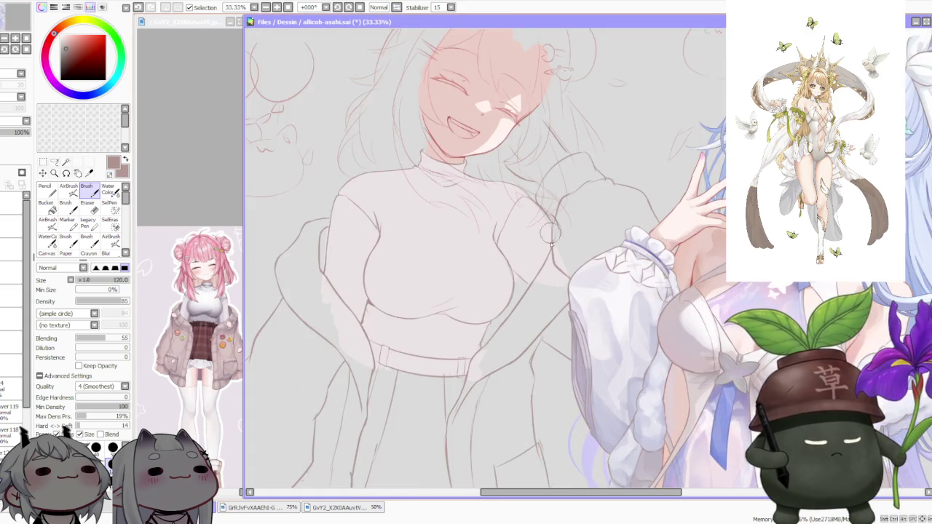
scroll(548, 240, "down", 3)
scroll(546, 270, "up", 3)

==

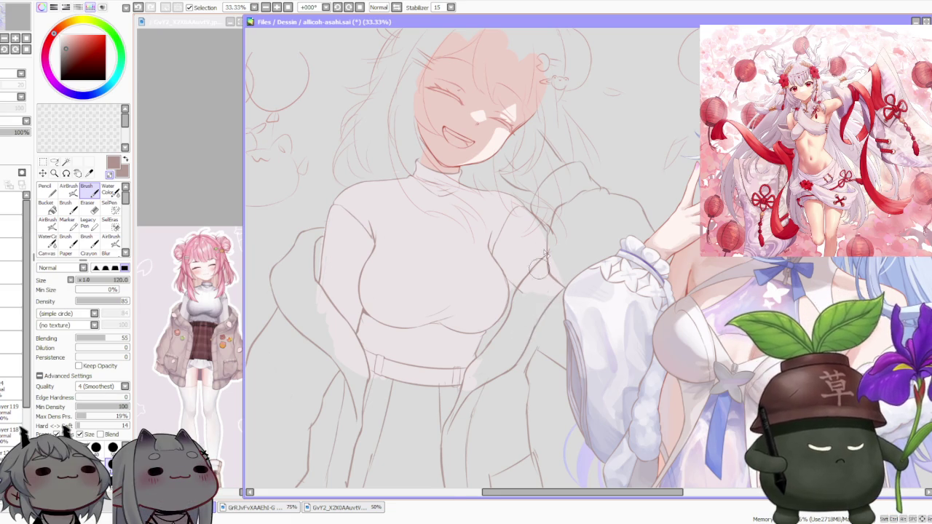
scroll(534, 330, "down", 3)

* * *

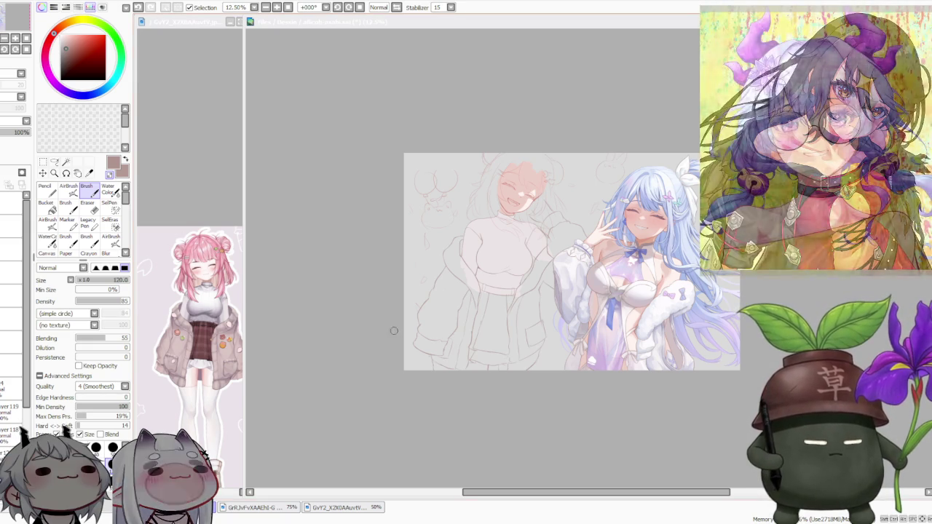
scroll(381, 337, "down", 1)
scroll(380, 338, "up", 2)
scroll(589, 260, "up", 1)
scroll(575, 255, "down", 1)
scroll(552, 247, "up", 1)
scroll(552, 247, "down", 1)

## Work to complete
Across the records above, how many lines contain the word "down"? Please give that number alone.

## Solution to this task
5